I could not understand a paragraph in super-convergence paper by LN Smith

Frankhw · January 23, 2019, 6:23am

from the original paper of super-convergence: [1708.07120] Super-Convergence: Very Fast Training of Neural Networks Using Large Learning Rates

Here we suggest a slight modification of cyclical learning rate policy for super-convergence; always use one cycle that is smaller than the total number of iterations/epochs and allow the learning rate to decrease several orders of magnitude less than the initial learning rate for the remaining iterations.

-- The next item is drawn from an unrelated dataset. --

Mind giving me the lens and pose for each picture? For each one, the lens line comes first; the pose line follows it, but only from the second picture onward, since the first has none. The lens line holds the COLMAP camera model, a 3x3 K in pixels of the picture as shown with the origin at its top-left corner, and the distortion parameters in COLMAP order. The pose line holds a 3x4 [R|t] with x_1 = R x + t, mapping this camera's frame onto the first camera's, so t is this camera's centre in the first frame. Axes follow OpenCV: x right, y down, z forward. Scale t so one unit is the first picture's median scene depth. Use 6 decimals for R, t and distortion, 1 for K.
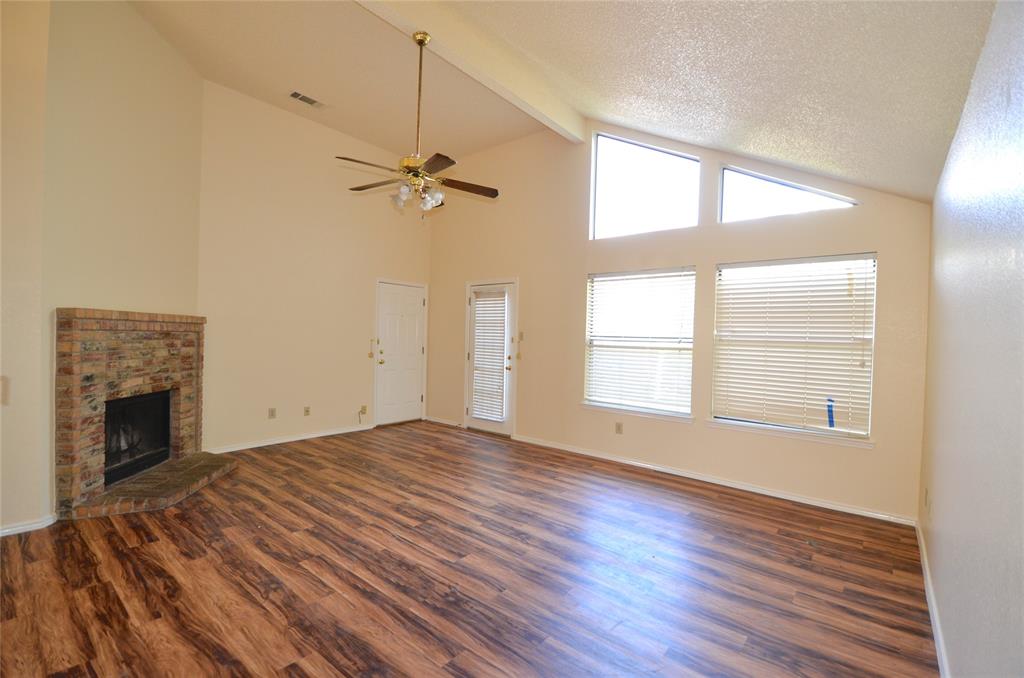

I could not fully understand the above paragraph. Does he mean after learning rate complete a cycle( initial lr to max lr then back to initial lr), then we should still continue to train further using learning rate “several orders of magnitude less”?

Does it mean something like this:

train lr = 0.001 to 0.01 for 10 epochs
train lr = 0.01 to 0.001 for 10 epochs
train lr = 0.00001 to 0.0001 for 0.5 epochs
train lr = 0.0001 to 0.00001 for 0.5 epochs

jithinrocs · January 23, 2019, 7:55am

See this discussion:

jithinrocs · January 23, 2019, 7:56am

Leslie Smith:

https://forums.fast.ai/uploads/default/original/2X/3/351077871b8d6936ca7a9c392fbb81eae9bfd9b5.png

Frankhw · January 23, 2019, 8:21am

Thanks a lot for the link, otherwise it would be very difficult to search. And it’s reply from LN Smith himself!